*DOCUMENT EXCERPT*.

# The Different Noseart and Pinups of Bombers!



## Pong (Jul 22, 2010)

Don't know whether anyone has done this but in this thread post different and interesting noseart of bomber aircraft during the War! Might be a good reference thread for you modelers out there!







Source: LIFE





_"E Pluribus Aluminum"_

Source: 467th BG Archive





_"School Daze"_

Source: Unknown





_"Belle Ringer"_

Source: 320th BG

If some have you have a dozen noseart photos in your PC, post em' here!

-Arlo


----------



## Airframes (Jul 24, 2010)

Nice one Arlo! I've got a few good colour shots of USAAF B17 and B24 nose art, and a few P51, P47 and B26. I'll scan them and post soon.


----------



## Johnny Signor (Aug 21, 2010)

The B-17 in the first phot carries the Squadron emblem of the 407th Bombardment Sqd/92nd BG and the color photo of teh B-26 Marauder carriers the 441st Bombardment sqd /320th BG .
Johnny


----------



## vikingBerserker (Aug 21, 2010)

Very cool, thanks for starting it Arlo.


----------



## bobbysocks (Aug 23, 2010)

Ali Oop on a pteradactyl ! that's classic...i havent thought of Ali in a long time.


----------



## Gnomey (Aug 24, 2010)

Good shots!

*WHAT TO PRODUCE*. Retype, word for word, the part of the bomber nose art thread that begins with "Nice one Arlo!" and ends with "Signor (Aug 21, 2010)".

*EXTRACTED INFORMATION*.
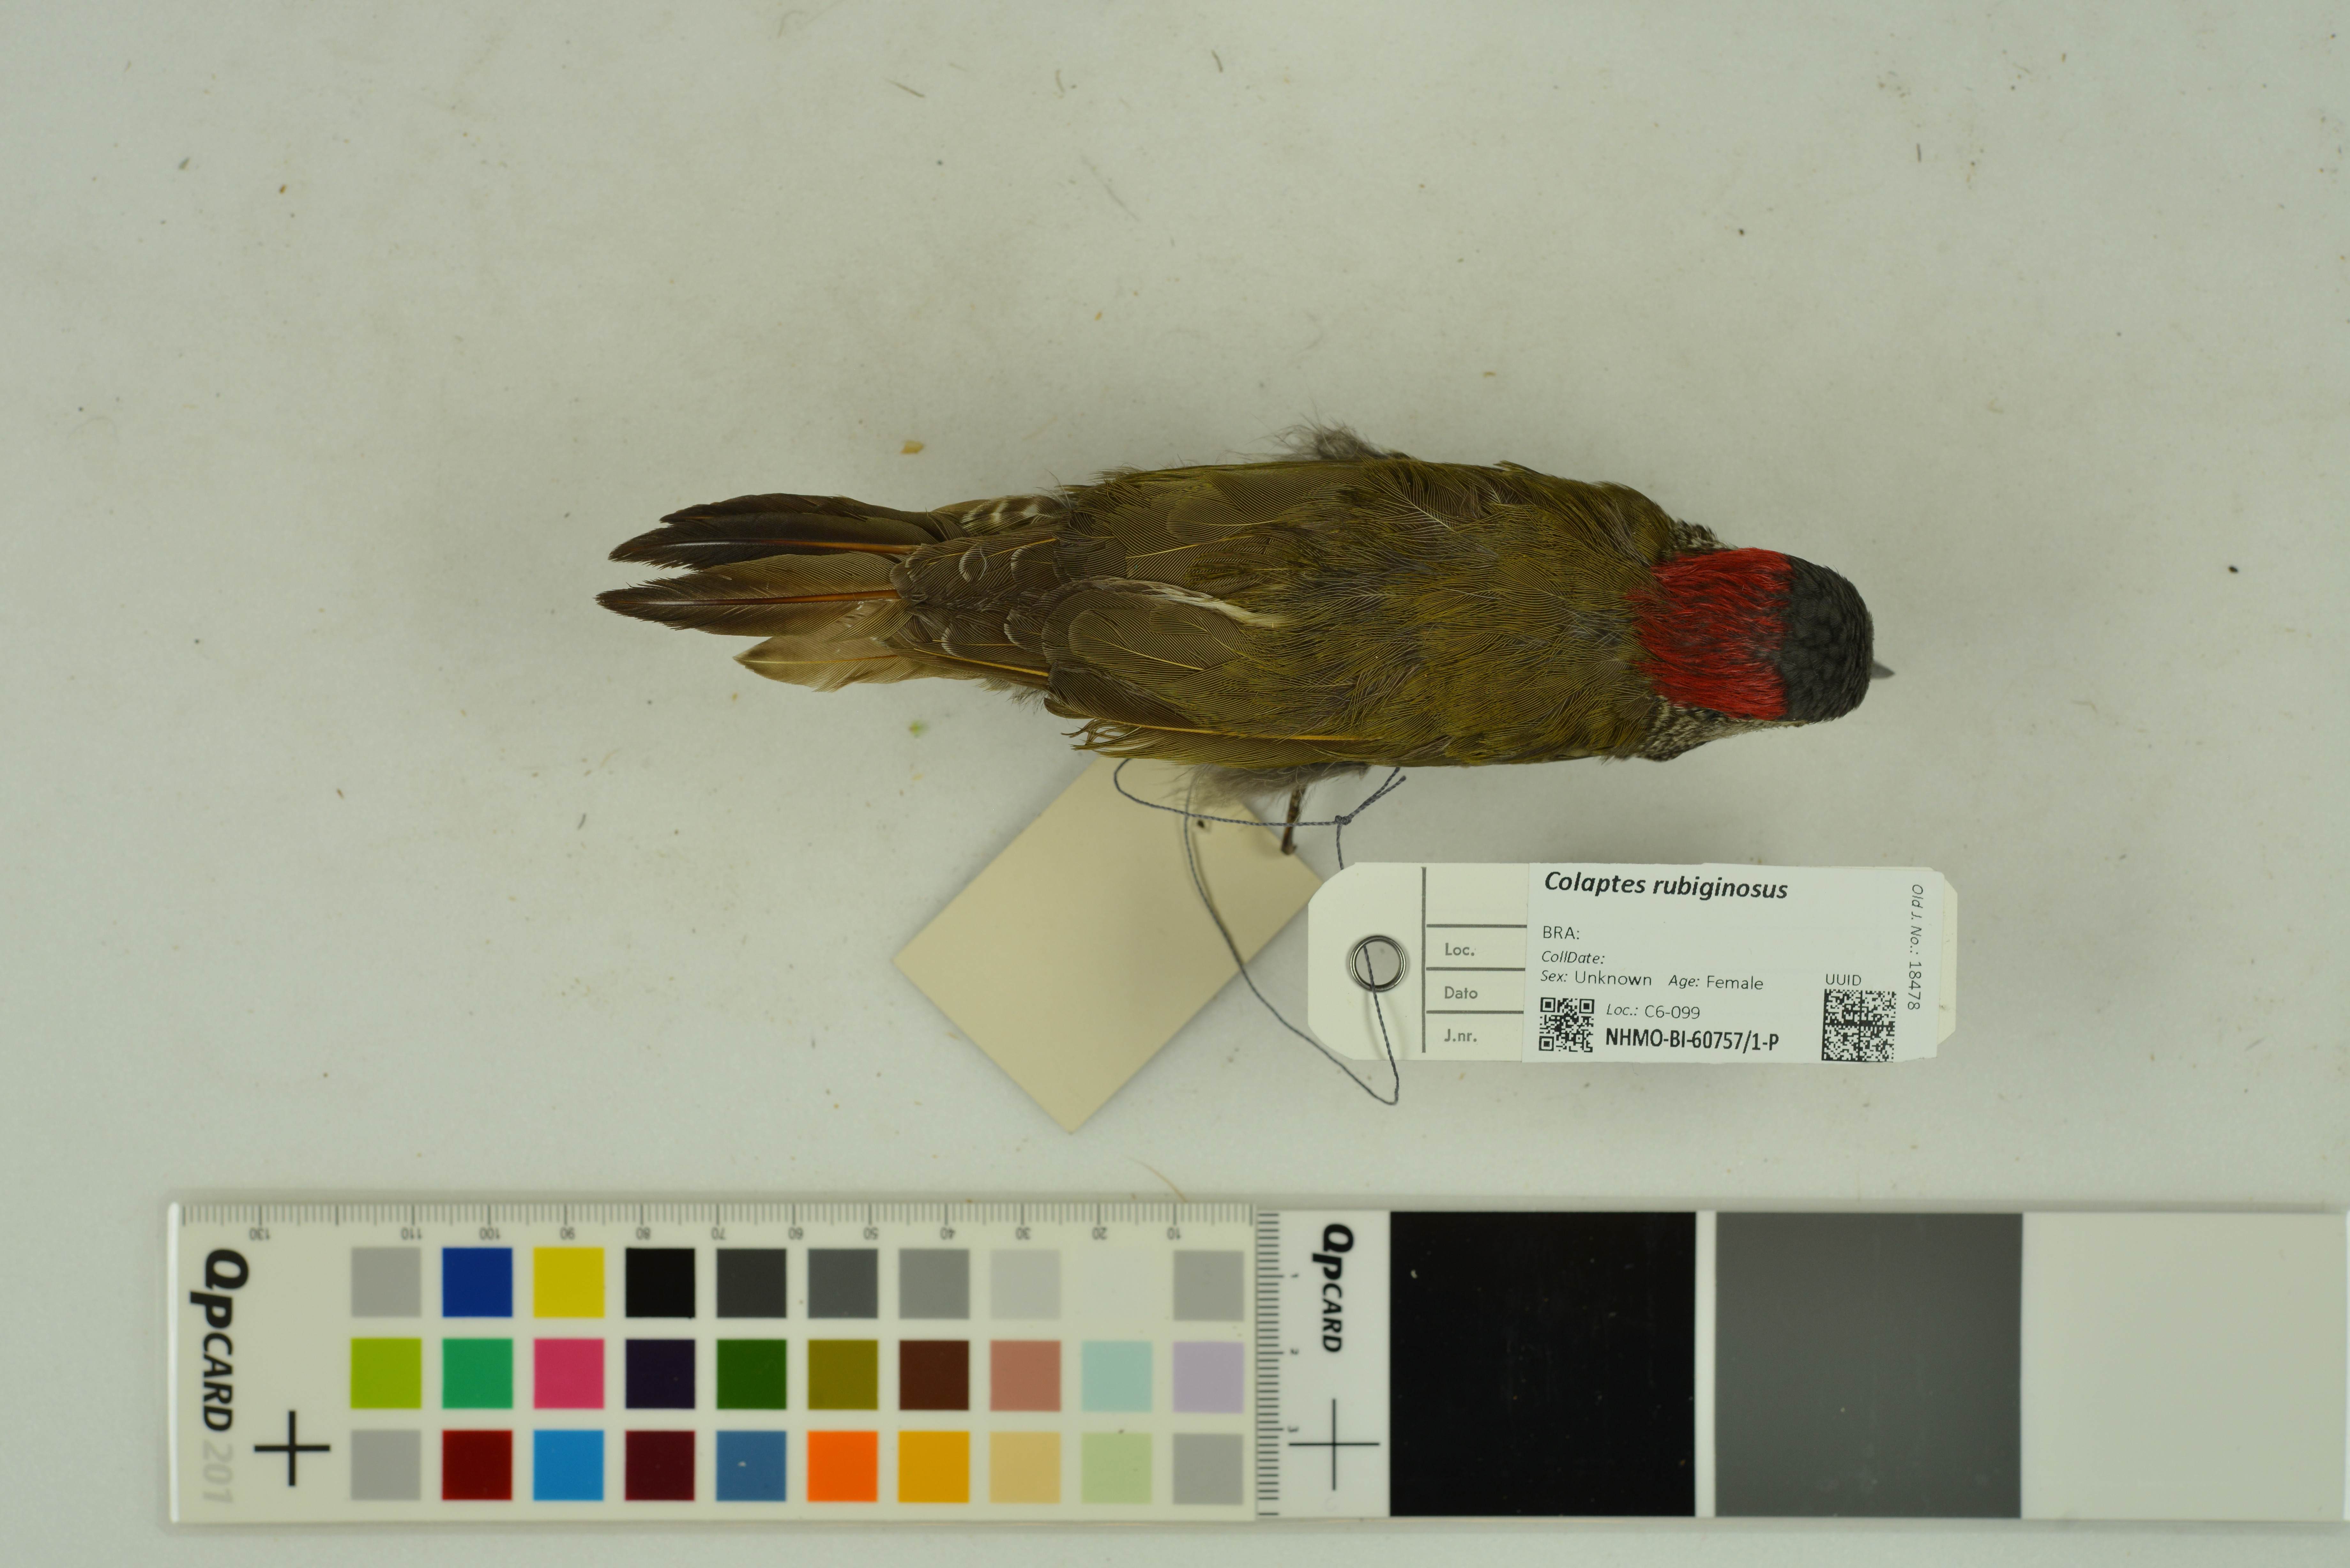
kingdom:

==

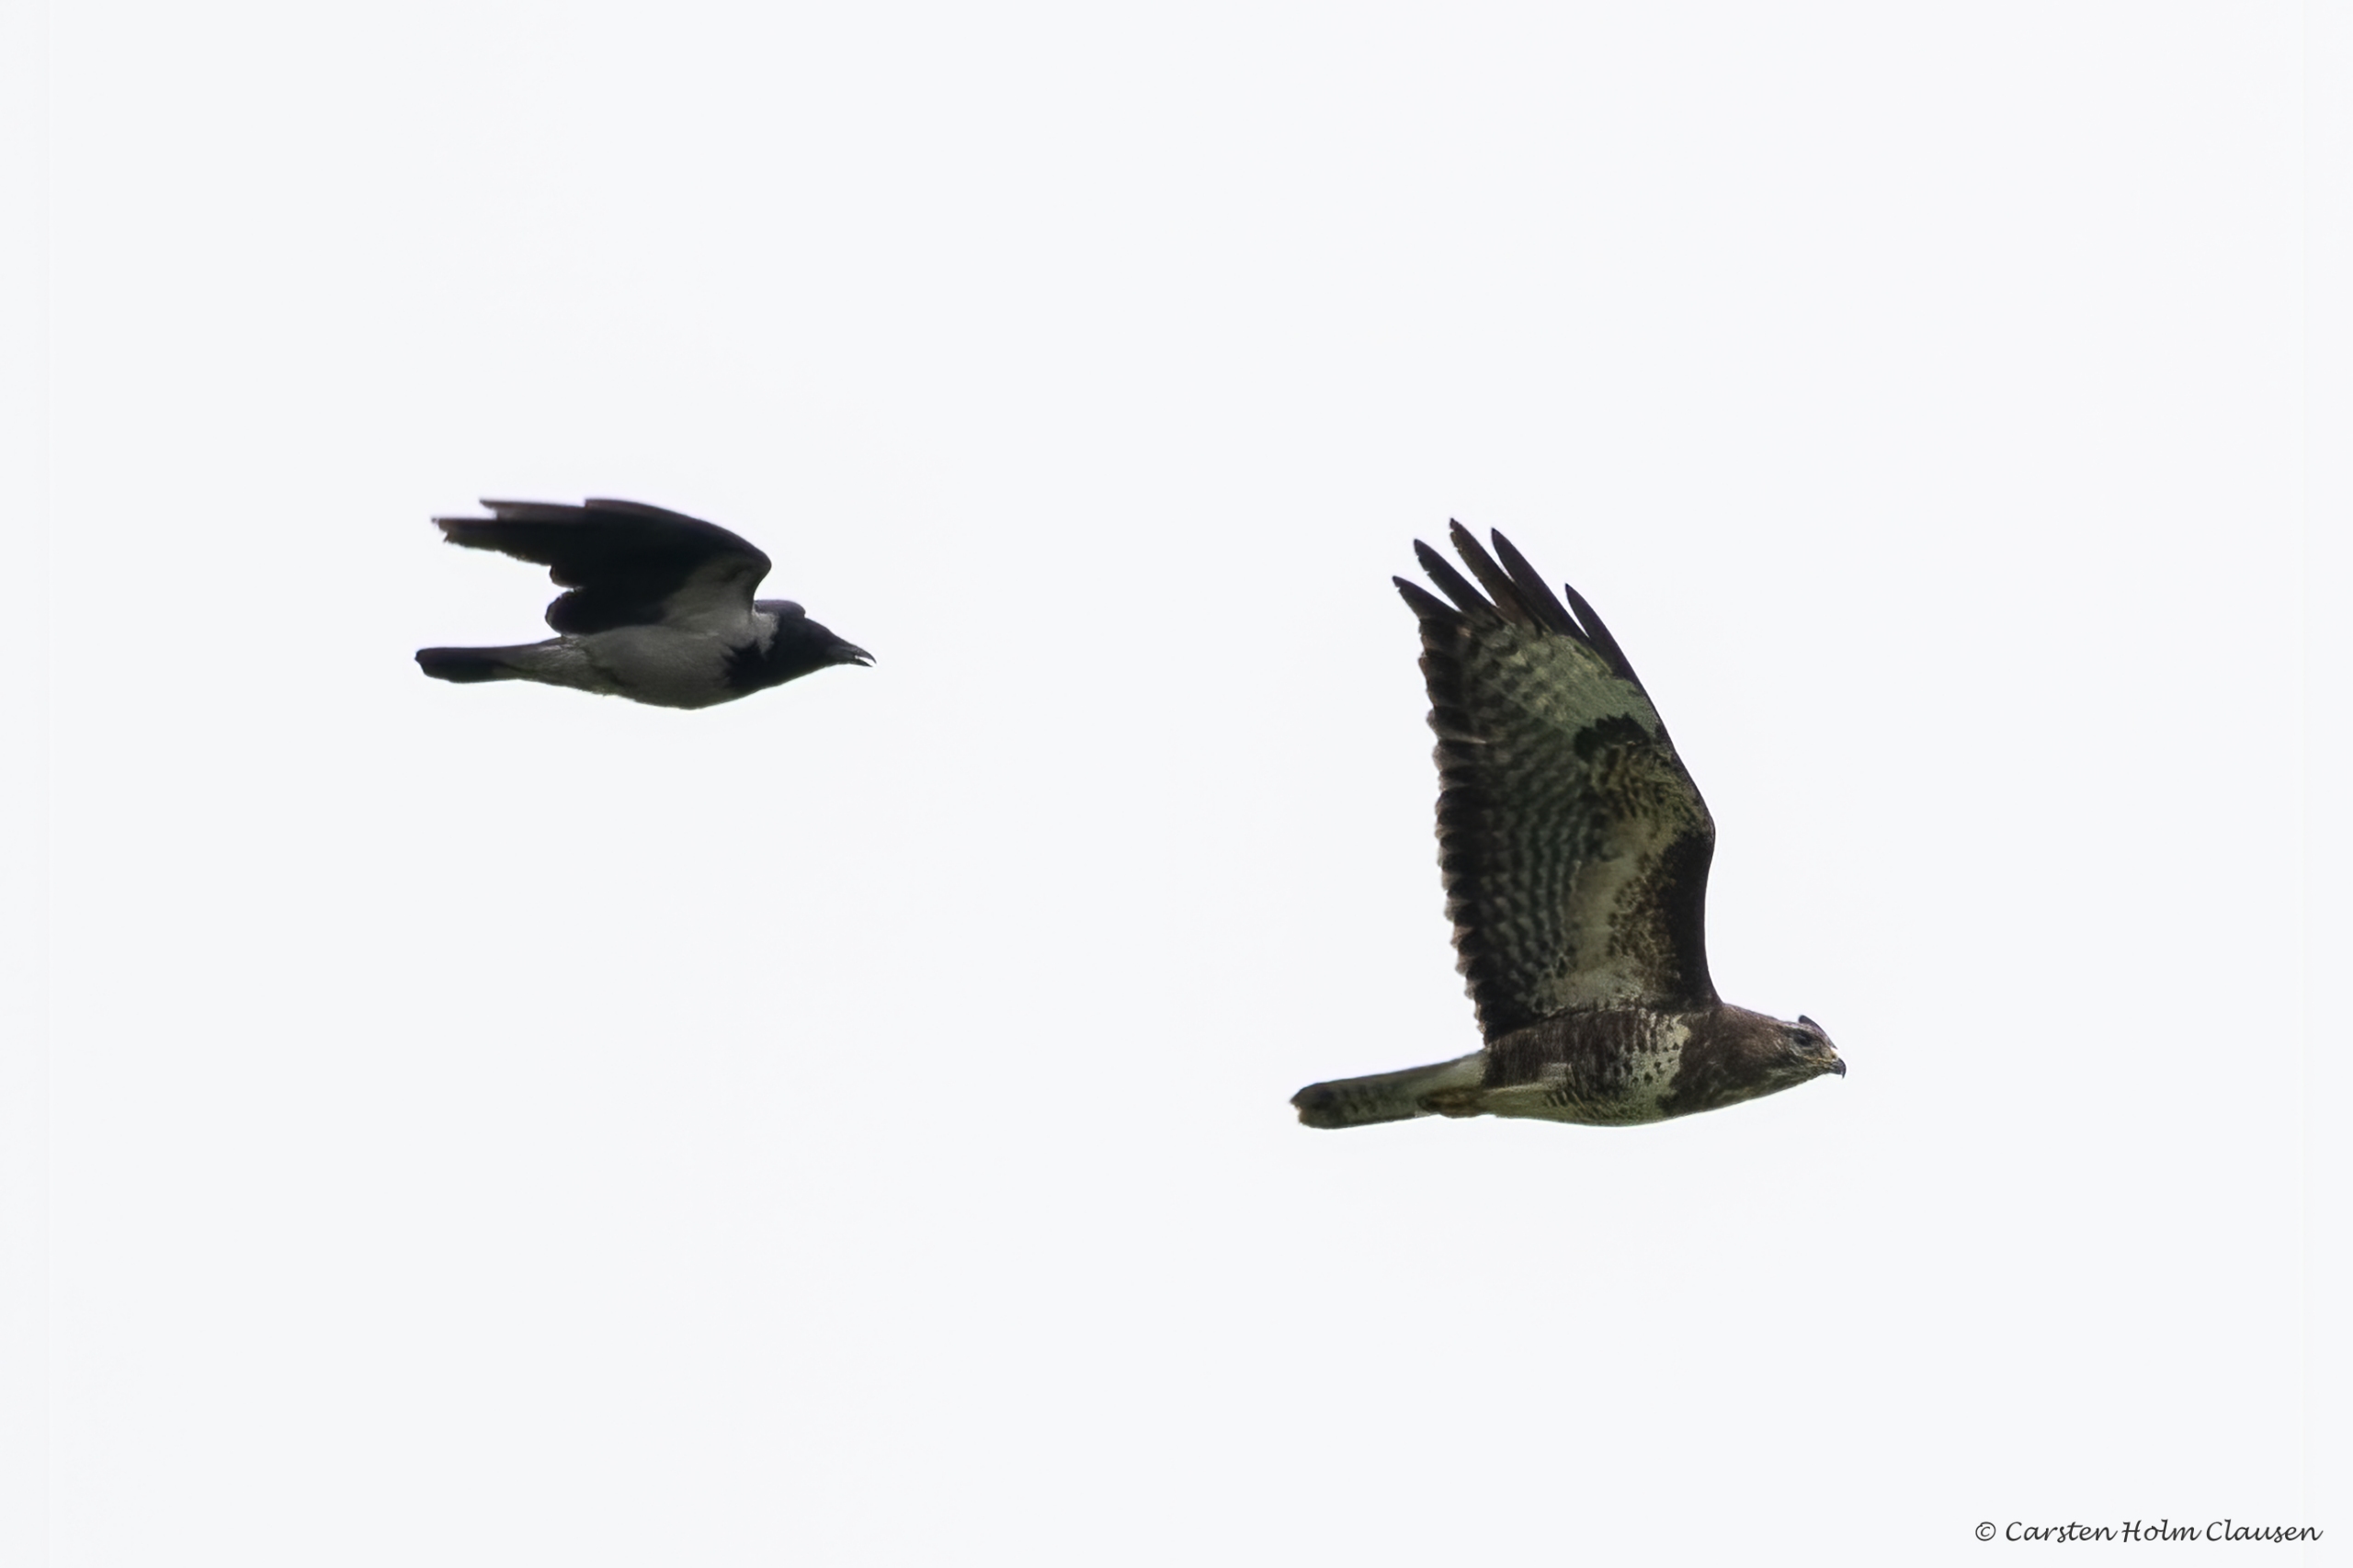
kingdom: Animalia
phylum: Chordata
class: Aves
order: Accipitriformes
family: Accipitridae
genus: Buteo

==

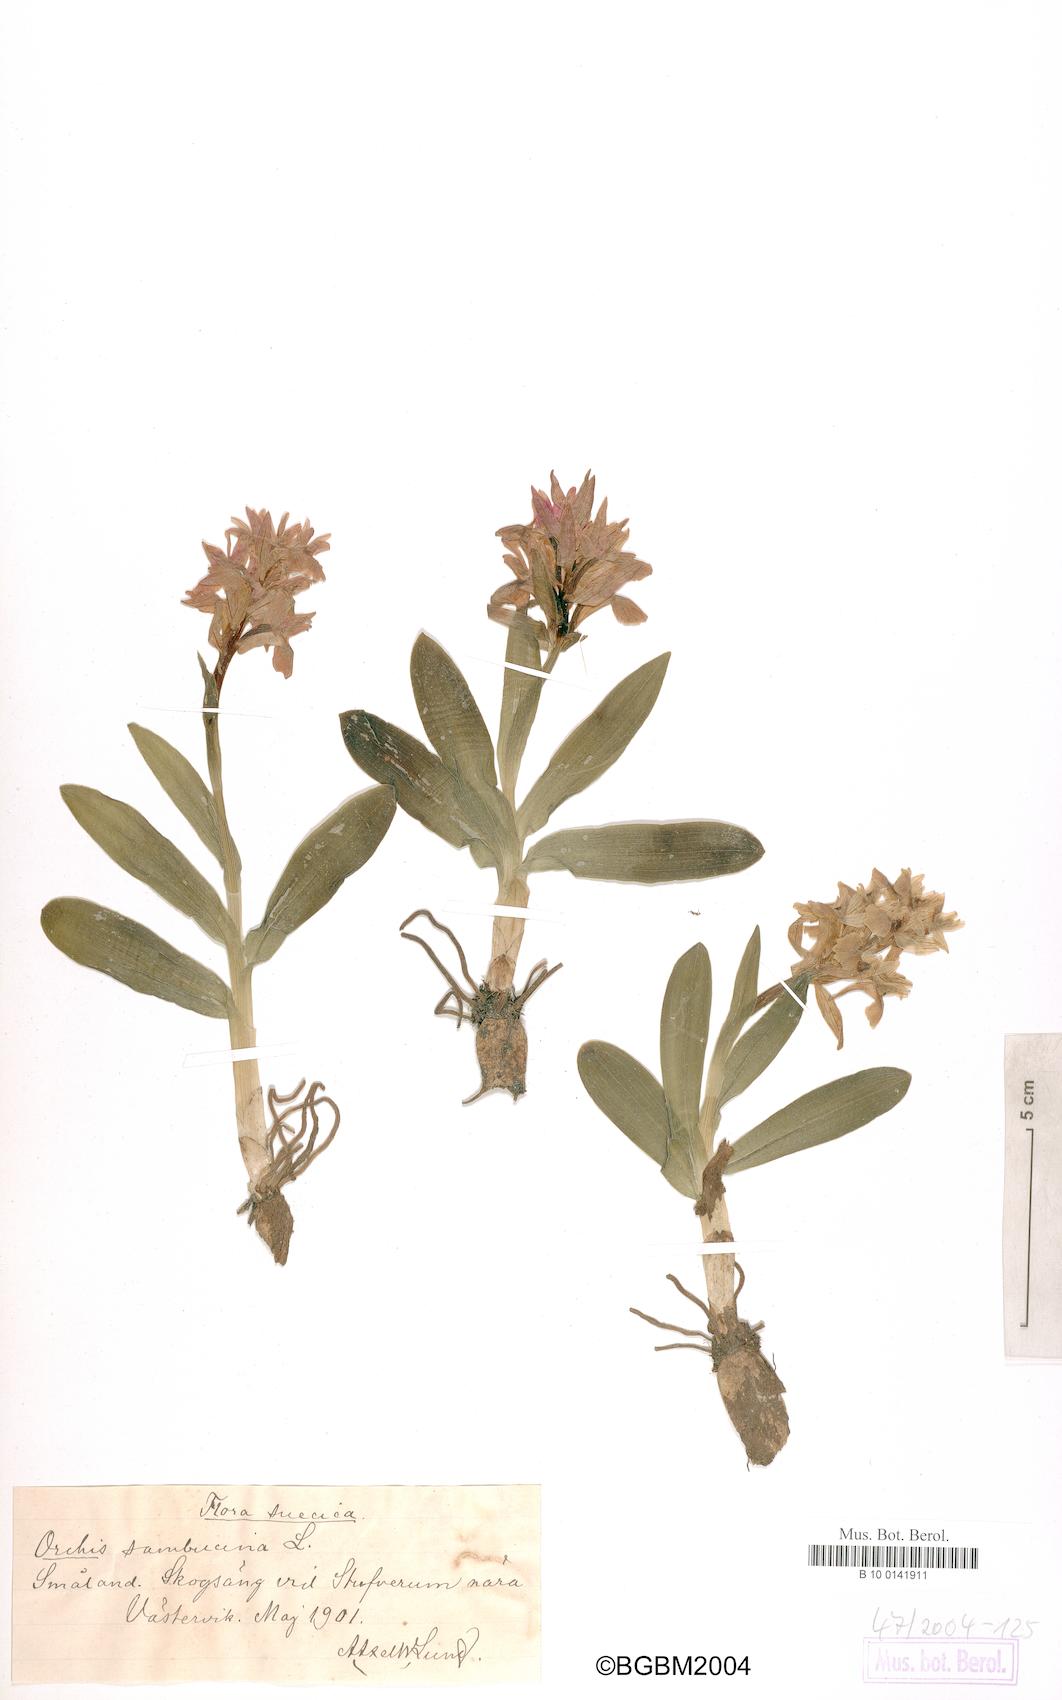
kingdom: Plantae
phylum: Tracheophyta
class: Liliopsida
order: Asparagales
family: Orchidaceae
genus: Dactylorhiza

*SOLUTION*.
Nice one Arlo! I've got a few good colour shots of USAAF B17 and B24 nose art, and a few P51, P47 and B26. I'll scan them and post soon.


----------



## Johnny Signor (Aug 21, 2010)